● **What you are asked to do**
Please put the lines in the items below, from the one containing "- sensor failure" through the one containing "as assigned value).|", into a numbered list, leaving out any blank lines.

----

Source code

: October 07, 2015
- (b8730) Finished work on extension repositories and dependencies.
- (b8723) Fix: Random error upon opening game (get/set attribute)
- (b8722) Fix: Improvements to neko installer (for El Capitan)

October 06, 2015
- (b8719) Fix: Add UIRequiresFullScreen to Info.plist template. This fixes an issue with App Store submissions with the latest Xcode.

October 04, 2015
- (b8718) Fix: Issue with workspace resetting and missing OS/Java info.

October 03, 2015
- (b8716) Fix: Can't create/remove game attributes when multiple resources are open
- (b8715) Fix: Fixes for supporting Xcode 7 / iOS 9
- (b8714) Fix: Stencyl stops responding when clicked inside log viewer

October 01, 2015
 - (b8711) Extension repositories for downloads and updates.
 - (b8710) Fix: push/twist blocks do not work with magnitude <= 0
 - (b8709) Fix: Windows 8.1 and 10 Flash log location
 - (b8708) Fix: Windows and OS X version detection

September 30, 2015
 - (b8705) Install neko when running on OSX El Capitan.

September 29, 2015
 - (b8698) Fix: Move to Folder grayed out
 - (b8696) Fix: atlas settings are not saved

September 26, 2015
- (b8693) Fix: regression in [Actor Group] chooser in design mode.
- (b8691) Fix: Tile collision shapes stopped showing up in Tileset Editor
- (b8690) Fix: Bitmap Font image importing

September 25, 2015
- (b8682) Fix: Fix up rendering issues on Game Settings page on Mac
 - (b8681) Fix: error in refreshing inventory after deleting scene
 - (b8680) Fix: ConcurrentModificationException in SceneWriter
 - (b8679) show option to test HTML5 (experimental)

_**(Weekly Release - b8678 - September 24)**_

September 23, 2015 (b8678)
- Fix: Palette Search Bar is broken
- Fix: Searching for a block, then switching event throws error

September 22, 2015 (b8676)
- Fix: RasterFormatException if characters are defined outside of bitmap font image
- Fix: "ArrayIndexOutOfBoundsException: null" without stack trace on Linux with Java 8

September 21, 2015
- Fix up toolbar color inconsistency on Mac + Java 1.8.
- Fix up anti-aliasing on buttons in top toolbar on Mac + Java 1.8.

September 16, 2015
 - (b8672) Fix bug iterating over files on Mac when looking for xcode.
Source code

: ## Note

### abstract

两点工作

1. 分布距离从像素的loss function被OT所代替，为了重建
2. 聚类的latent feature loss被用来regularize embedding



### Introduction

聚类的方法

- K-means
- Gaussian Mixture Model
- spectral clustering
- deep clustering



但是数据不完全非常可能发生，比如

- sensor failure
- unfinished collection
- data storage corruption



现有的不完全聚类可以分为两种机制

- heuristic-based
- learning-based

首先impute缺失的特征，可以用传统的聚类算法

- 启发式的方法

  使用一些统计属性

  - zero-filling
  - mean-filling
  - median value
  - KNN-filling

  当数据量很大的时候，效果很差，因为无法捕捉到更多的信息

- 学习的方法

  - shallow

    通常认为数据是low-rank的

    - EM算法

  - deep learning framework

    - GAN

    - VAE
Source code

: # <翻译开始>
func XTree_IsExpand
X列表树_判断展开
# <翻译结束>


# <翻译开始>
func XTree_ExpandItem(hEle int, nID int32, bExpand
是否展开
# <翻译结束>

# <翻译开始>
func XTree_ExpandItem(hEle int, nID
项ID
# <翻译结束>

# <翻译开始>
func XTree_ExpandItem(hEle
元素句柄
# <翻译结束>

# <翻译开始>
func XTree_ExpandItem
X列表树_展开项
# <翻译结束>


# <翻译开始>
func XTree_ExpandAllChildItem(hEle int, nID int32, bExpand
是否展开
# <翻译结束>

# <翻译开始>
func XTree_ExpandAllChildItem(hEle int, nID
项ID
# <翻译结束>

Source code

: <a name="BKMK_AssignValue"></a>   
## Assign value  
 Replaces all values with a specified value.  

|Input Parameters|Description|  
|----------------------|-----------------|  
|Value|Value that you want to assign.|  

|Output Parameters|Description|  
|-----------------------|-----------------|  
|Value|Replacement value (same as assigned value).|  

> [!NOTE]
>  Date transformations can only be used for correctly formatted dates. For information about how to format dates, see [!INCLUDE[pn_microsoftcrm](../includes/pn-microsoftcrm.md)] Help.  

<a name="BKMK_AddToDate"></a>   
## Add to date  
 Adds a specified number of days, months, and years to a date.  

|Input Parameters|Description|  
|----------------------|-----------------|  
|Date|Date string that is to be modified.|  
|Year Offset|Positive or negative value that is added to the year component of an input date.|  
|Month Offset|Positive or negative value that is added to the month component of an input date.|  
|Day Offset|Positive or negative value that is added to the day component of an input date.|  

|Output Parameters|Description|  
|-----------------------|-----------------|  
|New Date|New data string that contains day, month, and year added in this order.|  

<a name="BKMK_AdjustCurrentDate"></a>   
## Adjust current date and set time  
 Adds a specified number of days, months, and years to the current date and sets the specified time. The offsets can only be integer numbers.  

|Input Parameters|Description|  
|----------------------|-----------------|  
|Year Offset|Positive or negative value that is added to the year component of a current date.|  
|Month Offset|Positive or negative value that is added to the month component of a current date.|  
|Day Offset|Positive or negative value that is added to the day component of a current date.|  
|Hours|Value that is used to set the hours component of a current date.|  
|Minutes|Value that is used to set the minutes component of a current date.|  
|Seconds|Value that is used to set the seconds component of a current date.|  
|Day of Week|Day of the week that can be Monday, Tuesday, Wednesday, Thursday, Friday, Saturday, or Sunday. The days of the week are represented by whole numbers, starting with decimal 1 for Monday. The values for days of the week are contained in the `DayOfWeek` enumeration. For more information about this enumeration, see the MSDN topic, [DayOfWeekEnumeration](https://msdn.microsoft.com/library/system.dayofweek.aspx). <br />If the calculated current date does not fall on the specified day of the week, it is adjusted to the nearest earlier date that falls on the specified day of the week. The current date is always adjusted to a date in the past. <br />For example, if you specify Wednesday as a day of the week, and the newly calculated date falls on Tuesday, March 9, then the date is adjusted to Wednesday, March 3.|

----

● **Answer box**
1. - sensor failure
2. - unfinished collection
3. - data storage corruption
4. 现有的不完全聚类可以分为两种机制
5. - heuristic-based
6. - learning-based
7. 首先impute缺失的特征，可以用传统的聚类算法
8. - 启发式的方法
9.   使用一些统计属性
10.   - zero-filling
11.   - mean-filling
12.   - median value
13.   - KNN-filling
14.   当数据量很大的时候，效果很差，因为无法捕捉到更多的信息
15. - 学习的方法
16.   - shallow
17.     通常认为数据是low-rank的
18.     - EM算法
19.   - deep learning framework
20.     - GAN
21.     - VAE
22. Source code
23. : # <翻译开始>
24. func XTree_IsExpand
25. X列表树_判断展开
26. # <翻译结束>
27. # <翻译开始>
28. func XTree_ExpandItem(hEle int, nID int32, bExpand
29. 是否展开
30. # <翻译结束>
31. # <翻译开始>
32. func XTree_ExpandItem(hEle int, nID
33. 项ID
34. # <翻译结束>
35. # <翻译开始>
36. func XTree_ExpandItem(hEle
37. 元素句柄
38. # <翻译结束>
39. # <翻译开始>
40. func XTree_ExpandItem
41. X列表树_展开项
42. # <翻译结束>
43. # <翻译开始>
44. func XTree_ExpandAllChildItem(hEle int, nID int32, bExpand
45. 是否展开
46. # <翻译结束>
47. # <翻译开始>
48. func XTree_ExpandAllChildItem(hEle int, nID
49. 项ID
50. # <翻译结束>
51. Source code
52. : <a name="BKMK_AssignValue"></a>   
53. ## Assign value  
54.  Replaces all values with a specified value.  
55. |Input Parameters|Description|  
56. |----------------------|-----------------|  
57. |Value|Value that you want to assign.|  
58. |Output Parameters|Description|  
59. |-----------------------|-----------------|  
60. |Value|Replacement value (same as assigned value).|  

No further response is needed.